Chandler’s writing is fast-paced and surprisingly funny for something so dark it’s called noir. Marlowe has a sly, sardonic, cynical view of those whom he encounters, and his observations often make me snicker as I read. A man Marlowe briefly encounters at a restaurant merits this description: “I was looking at the profile of a broad-beamed crowd-pleaser in an overdraped oxford flannel. He had the outstretched arm of the popular character and the two-by-six grin of the guy who never loses a sale.” In two lines, Chandler creates an evocative and humorous image of a man who bumps into him. Reading these descriptions, I wonder how Chandler would have described me and my fellow bar patrons.

It crosses my mind to try to write descriptions of myself and the others at the bar in an effort to capture Chandler’s voice, but I do not trust myself to do it justice, nor to do it kindly. Chandler’s descriptions can cut to the core of characters, and I am afraid I will just sound mean if I try. Having Chandler’s words is enough for me, I don’t need to try to recreate them.

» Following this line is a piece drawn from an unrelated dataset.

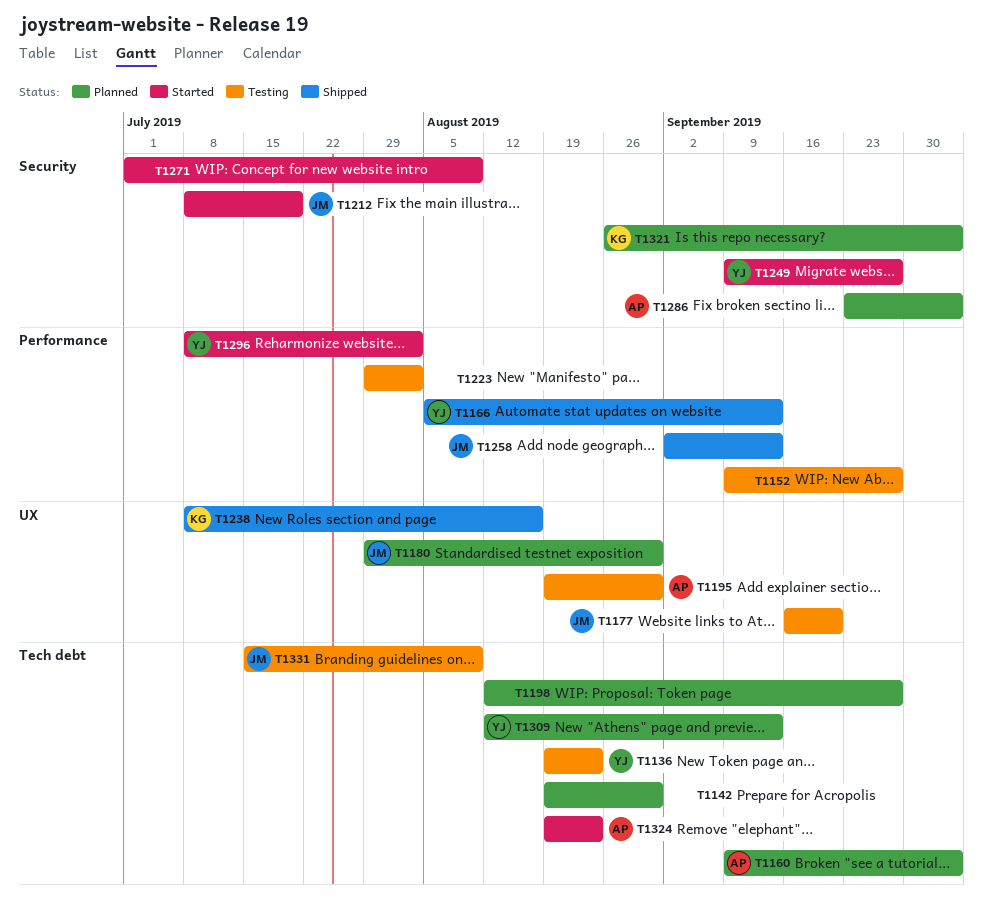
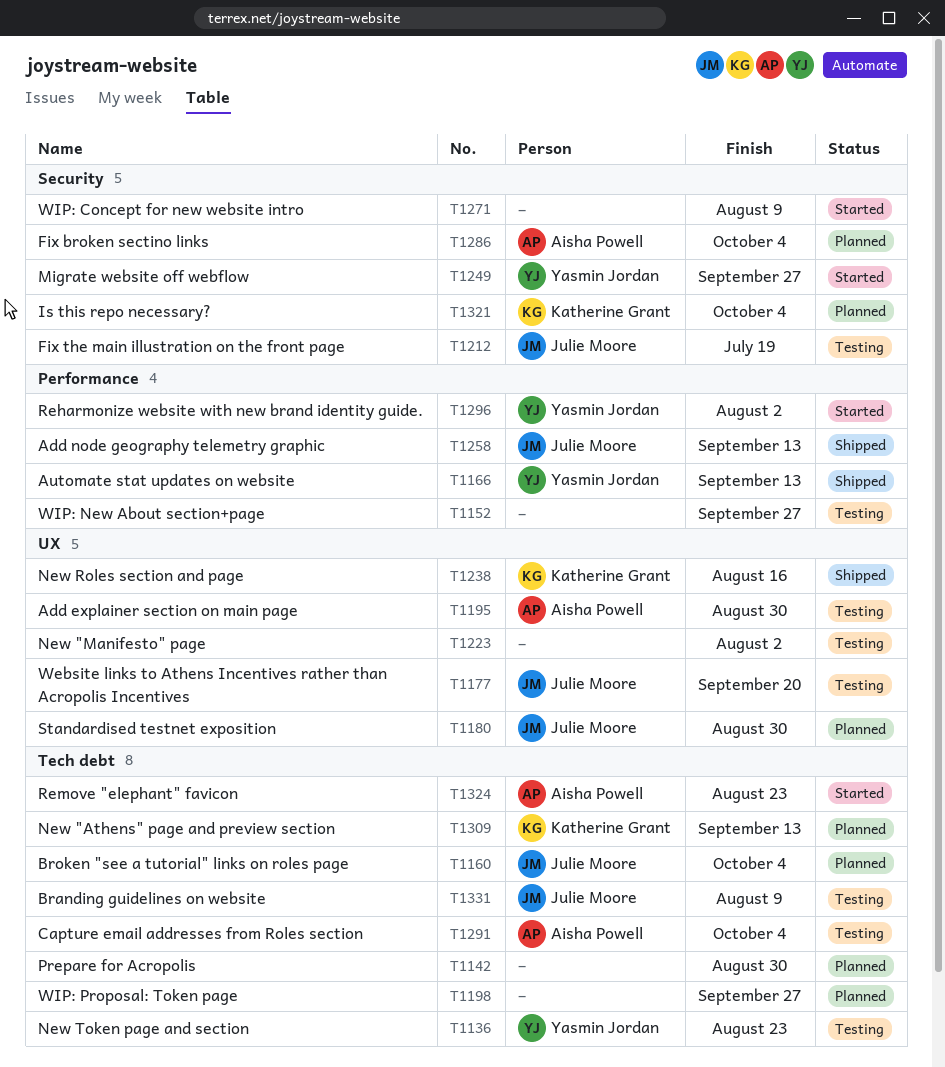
T1160, owner: Aisha Powell -> Julie Moore
T1212, status: Started -> Testing
T1223, label: Performance -> UX
T1291: none -> present
T1309, owner: Yasmin Jordan -> Katherine Grant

I leave the bar, glad that I visited when “It was just about the right time of day for the bar to be quiet, the way he would have liked it himself, if he had been around to go with me.” Chandler wrote of Lennox’s appreciation in Marlowe’s voice, but I think that Chandler approved of my visit and its timing. I step back out into the still bright sunshine of Hollywood, with Chandler tucked under my arm, and his ghost still sitting at the bar where he and I drank together. As he wrote, “In Hollywood, anything can happen. Anything at all.”